By Elliot Njus, The Oregonian
Published: June 15, 2018, 3:01pm

PORTLAND — A large Northwest Portland industrial site eyed for a potential Major League Baseball stadium has been sold to a group of longtime real-estate investors and developers.

The sale sidelines a group angling to bring a baseball team to the city, but it doesn’t totally preclude the possibility of building a ballpark on the site, one of the buyers said.

The seller is ESCO Corp., a maker of mining and construction equipment that was founded more than a century ago in Portland. The $33 million deal closed Friday.

The group of buyers include a slate of familiar names with deep interests in Northwest Portland.

Among them: Pearl District developer Al Solheim; Walsh Construction cofounder Bob Walsh; Noel Johnson, a principal in the development firm Cairn Pacific; former bank executive Bob Ames; Warren Rosenfeld, the president of a Northwest Portland recycling firm; real-estate investor Roger Burpee; and his son, real-estate broker Greg Burpee.

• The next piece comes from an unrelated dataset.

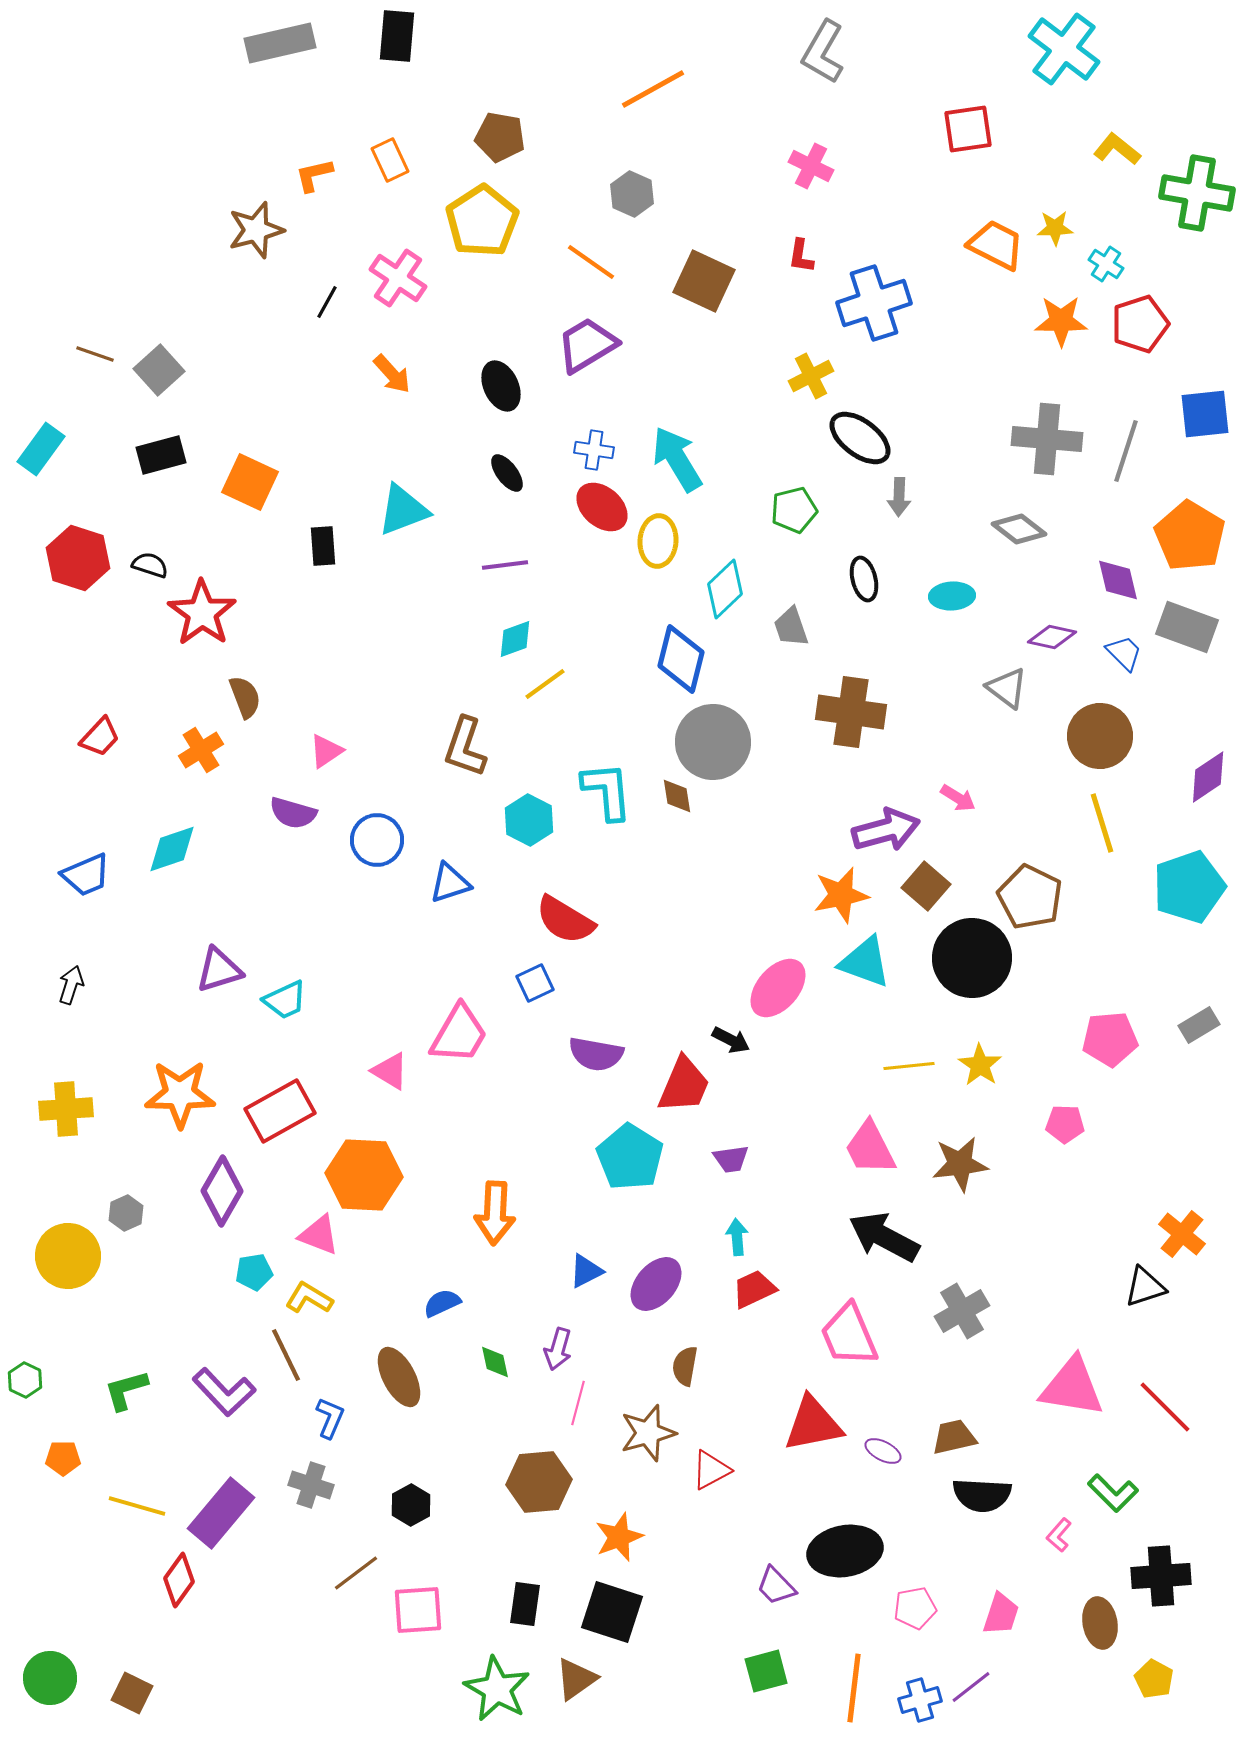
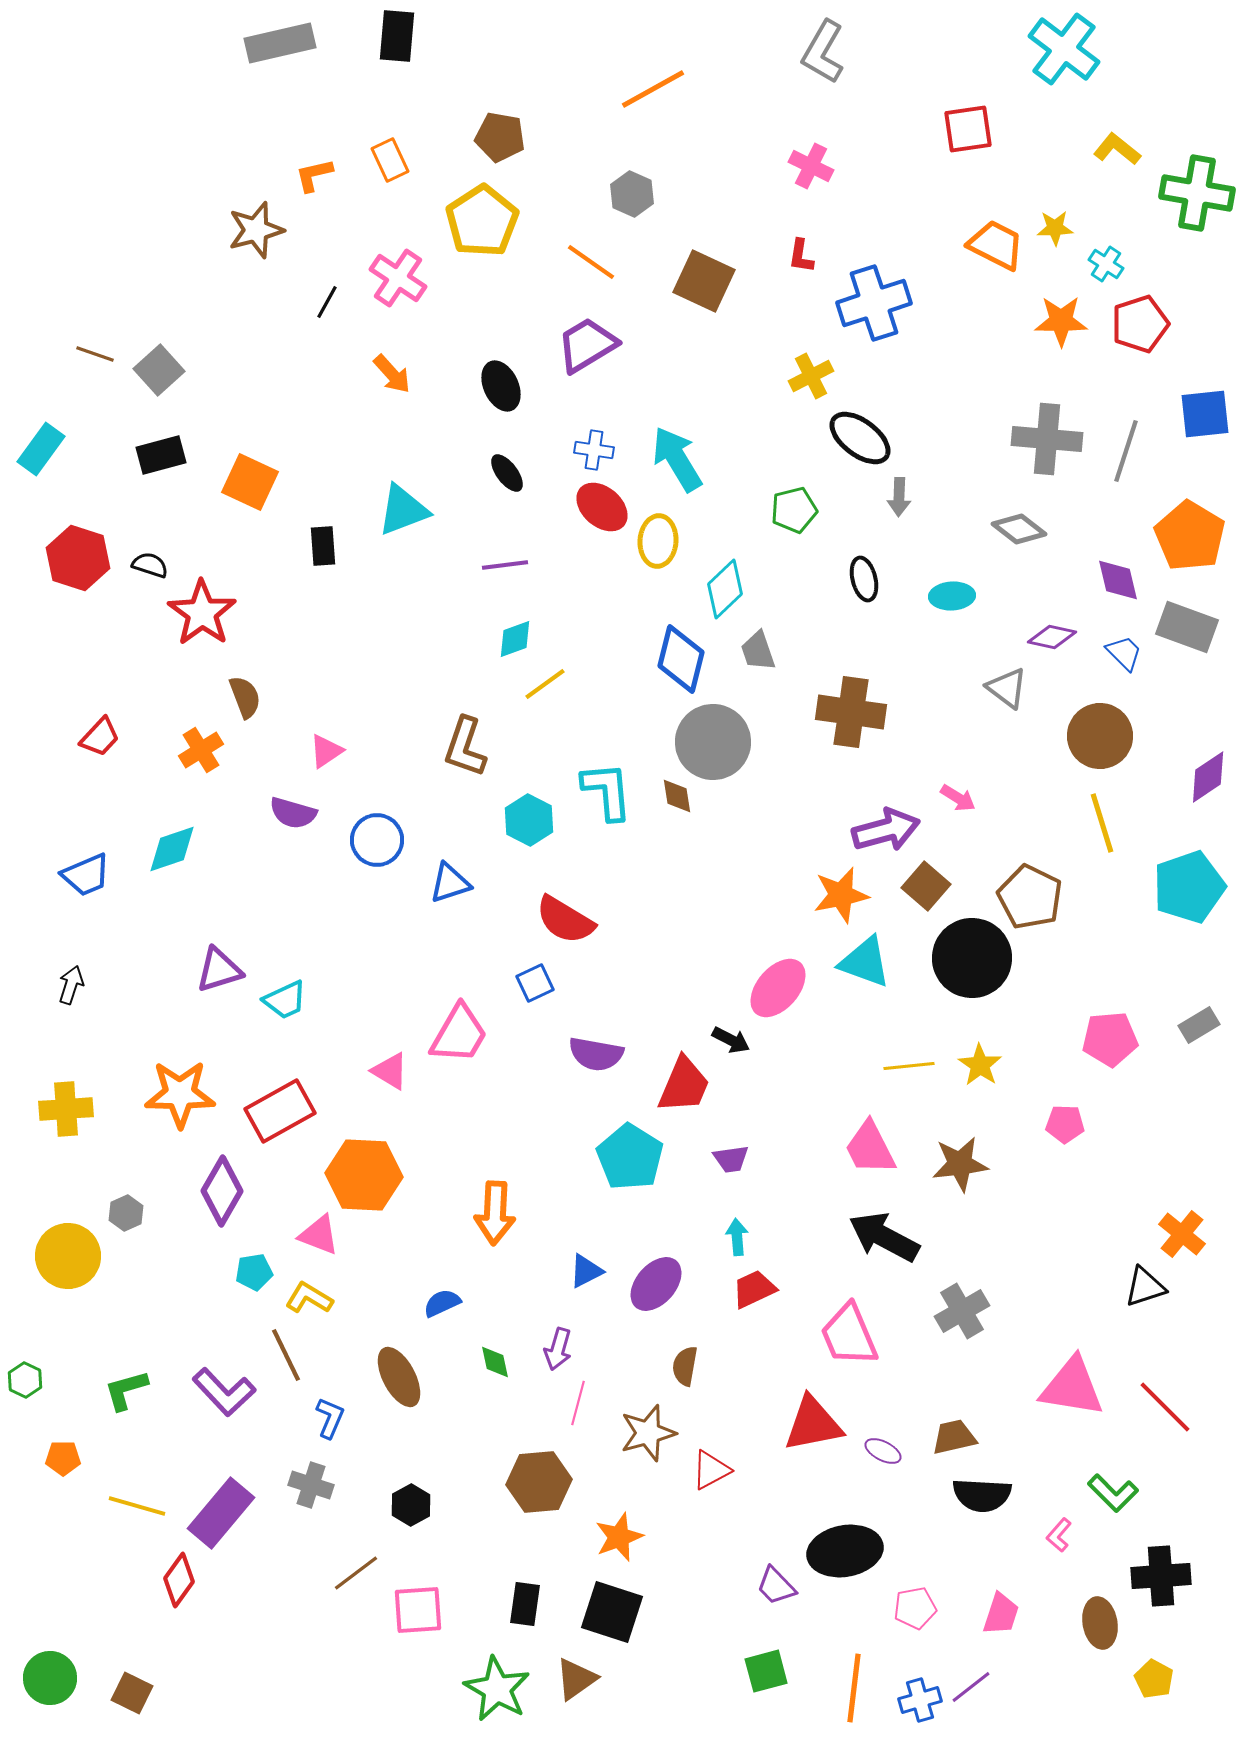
gray trapezoid at (791, 627): moved 33 px left, 24 px down
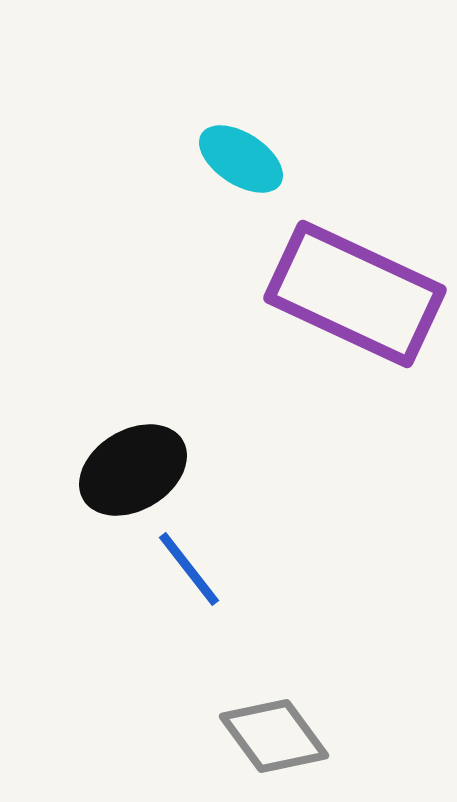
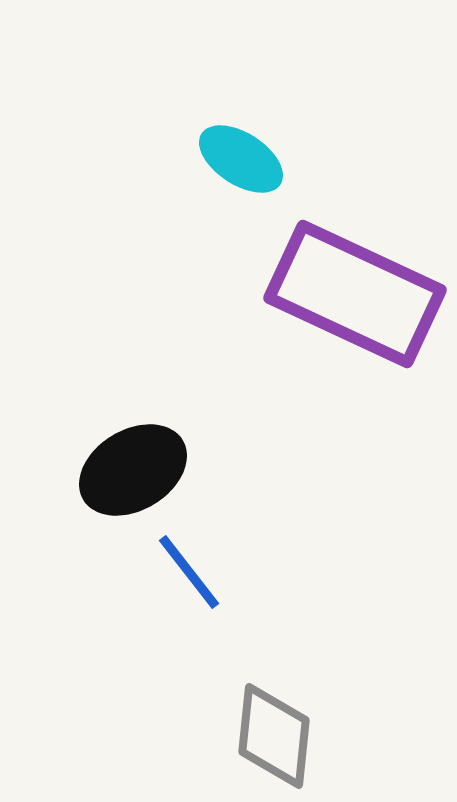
blue line: moved 3 px down
gray diamond: rotated 42 degrees clockwise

Johnson said the deal came together in a matter of weeks, and the group hasn’t yet determined its plans for the site.

The 22-acre tract includes a mishmash of zoning. While most of the land is zoned for industrial use, there’s one parcel that’s zoned for residential development, as well as two office buildings and a research facility still used by ESCO. The industrial land will require environmental cleanup after its long use for heavy manufacturing.

Johnson said the investment group wouldn’t rush into developing the site, and any major effort could be a decade away or more.

“There probably will be other persons who are interested in purchasing or doing other developments on a portion of this,” Johnson said. “We don’t need to do it all ourselves.”

That could include the baseball stadium floated by the Portland Diamond Project.

That group issued a statement Friday after the sale was announced: “Our negotiations with ESCO regarding acquisition of its Northwest Portland industrial property did not comply with our ballpark development timelines. However, we look forward to working with the new owners to explore future opportunities.”